A physical chemist with an interest in energy and environmental impact issues will tell you that it is always important to do a "dawn to dust" analysis of a proposed product or process.

Two processes are mentioned here -- conversion of carbon dioxide to calcium carbonate, or to sodium carbonate/bicarbonate.

For the calcium process firstly. Calcium carbonate is a very useful material. It is usually obtained by quarrying limestone, and it may possibly be cheaper in both energy and money terms to use a process like the one outlined here than to continue quarrying ... BUT ... as I understand it calcium carbonate is used mostly in the preparation of two other materials -- portland cement for concrete, and quicklime for a variety of purposes in construction, gardening/agriculture , and manufacturing industries. And the preparation of either of these products. unfortunately, involves the release of the same amount of carbon dioxide as the process has just sequestered! Oh, and quicklime is also needed for the initial sequestration of carbon dioxide in this process anyway.

Conversion of carbon dioxide to sodium carbonate and/or bicarbonate is much more complicated. The process suggested in the interview is firstly to obtain caustic soda by the electrolysis of concentrated brines (chloralkali process), and then to use the caustic soda to sequester the carbon dioxide. The electricity is probably produced via fossil fuel combustion, but a 50%-ish net gain is suggested in the interview. The amount of CO2 produced in generating the necessary electricity is only about  half of the amount sequestered in the process.

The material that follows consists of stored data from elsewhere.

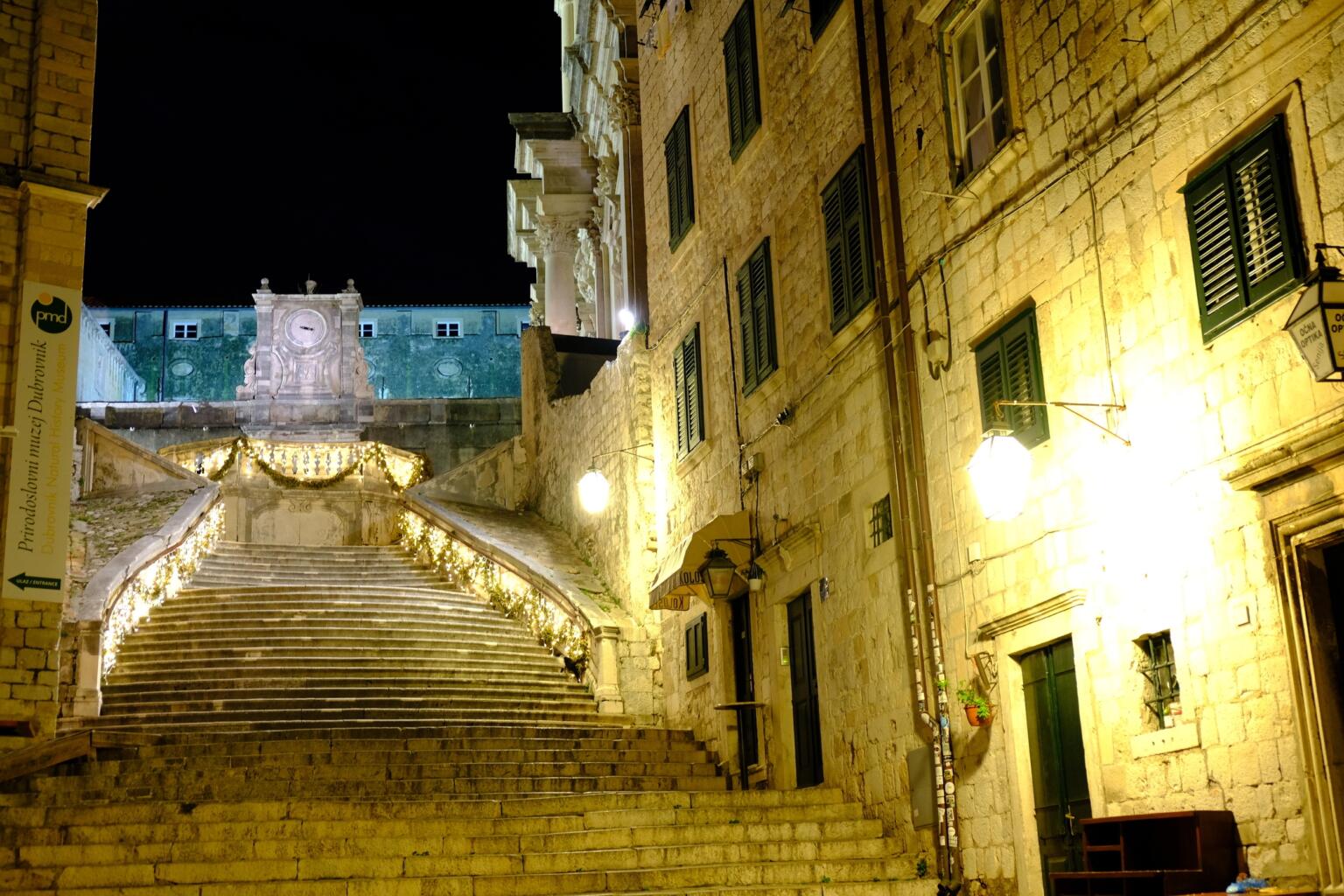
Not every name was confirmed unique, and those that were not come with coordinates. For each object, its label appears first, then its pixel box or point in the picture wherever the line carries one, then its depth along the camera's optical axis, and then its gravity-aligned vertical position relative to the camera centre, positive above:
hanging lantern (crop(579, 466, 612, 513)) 18.25 +4.05
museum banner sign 14.76 +4.08
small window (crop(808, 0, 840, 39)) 13.27 +7.20
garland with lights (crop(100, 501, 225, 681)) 16.77 +3.25
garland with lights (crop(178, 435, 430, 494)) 27.62 +7.07
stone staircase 10.23 +0.37
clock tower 41.50 +13.73
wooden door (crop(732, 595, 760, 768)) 14.70 +1.43
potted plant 10.13 +0.62
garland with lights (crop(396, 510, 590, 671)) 18.52 +3.34
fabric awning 14.65 +2.64
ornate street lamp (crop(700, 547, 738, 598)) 14.46 +2.36
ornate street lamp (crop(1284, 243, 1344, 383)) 6.58 +2.07
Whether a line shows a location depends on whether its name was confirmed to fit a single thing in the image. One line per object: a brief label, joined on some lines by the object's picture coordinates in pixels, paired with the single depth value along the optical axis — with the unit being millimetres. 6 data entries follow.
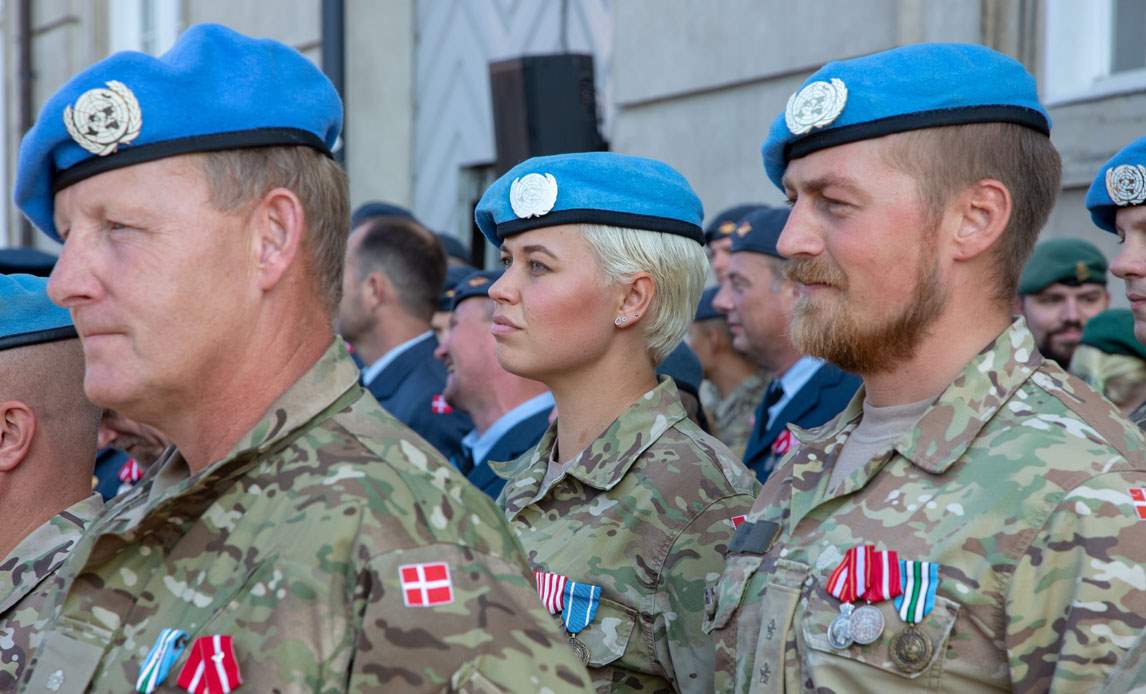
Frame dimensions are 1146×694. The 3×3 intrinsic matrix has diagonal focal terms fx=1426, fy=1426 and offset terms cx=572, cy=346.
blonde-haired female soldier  2936
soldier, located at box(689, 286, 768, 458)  6344
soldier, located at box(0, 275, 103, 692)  2863
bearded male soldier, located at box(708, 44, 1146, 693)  2137
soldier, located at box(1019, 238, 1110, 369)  5340
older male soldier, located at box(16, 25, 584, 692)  1817
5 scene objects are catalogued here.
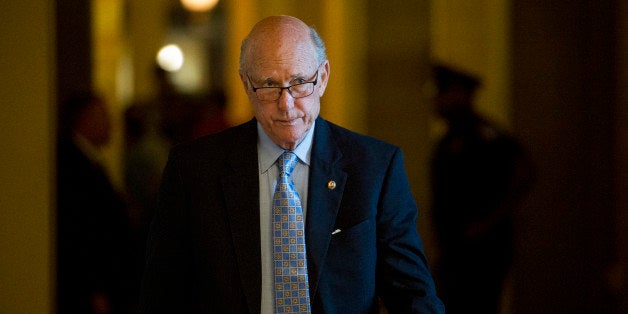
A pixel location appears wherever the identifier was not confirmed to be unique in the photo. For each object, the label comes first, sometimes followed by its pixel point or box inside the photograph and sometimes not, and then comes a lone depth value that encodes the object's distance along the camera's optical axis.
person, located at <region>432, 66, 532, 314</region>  9.48
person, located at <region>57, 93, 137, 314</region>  8.76
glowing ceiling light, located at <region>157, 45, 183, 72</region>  22.58
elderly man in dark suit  3.69
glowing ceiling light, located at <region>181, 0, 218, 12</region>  20.48
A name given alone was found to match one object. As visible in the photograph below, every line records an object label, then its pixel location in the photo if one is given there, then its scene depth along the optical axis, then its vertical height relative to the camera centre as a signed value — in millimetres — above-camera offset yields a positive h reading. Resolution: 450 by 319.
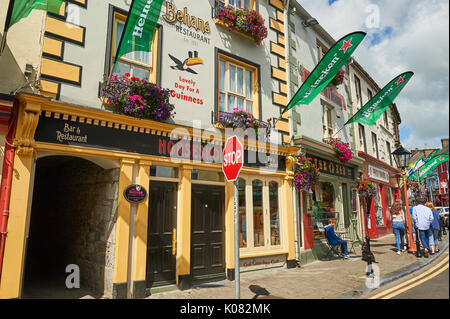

Sodium carbonate and bicarbonate are useful materials, but I suspect lower volume materials than calcium carbonate. I know about their household uses in washing soda and baking soda, but can anyone fill me in on their industrial uses? And, in their normal mode of use, is the carbon dioxide likely to remain sequestered, or to be released back to the atmosphere?

There also seems to be a problem inherent in the chloralkali process. In one way it is a valuable process because it generates two very useful materials -- caustic soda, and chlorine gas. But I remember a discussion a few years ago when someone told me that Australia's last chloralkali plant had just closed down, and that we imported nearly all of our caustic soda from Asia. When a process generates two valuable products, there is an economic difficulty with how to price each of them -- how to apportion the proceeds of the operation between the two saleable products. A great imbalance had occurred at least in Australia. The nation was addicted to aluminium production, which consumes large amounts of caustic soda (as well as energy) and it was no longer making PVC (a consumer of chlorine gas) on shore. Not only that, but use of chlorine in bleaches and disinfectants, and use of organochlorine compounds as solvents and cleaning agents had also become much more restricted because of a greater recognition of their safety and environmental issues. So, of the two products, the caustic soda was in huge demand, while there was a greatly reduced demand for the chlorine gas which was always produced in equivalent amounts as a co-product, and was nasty and dangerous stuff in its own right!

The processes suggested and developed by Skyonic -- very successfully, if the interview is to be believed -- might certainly fit a niche opportunity in a local market, But I greatly doubt that they can contribute much, if at all, to any global strategy for CO2 sequestration.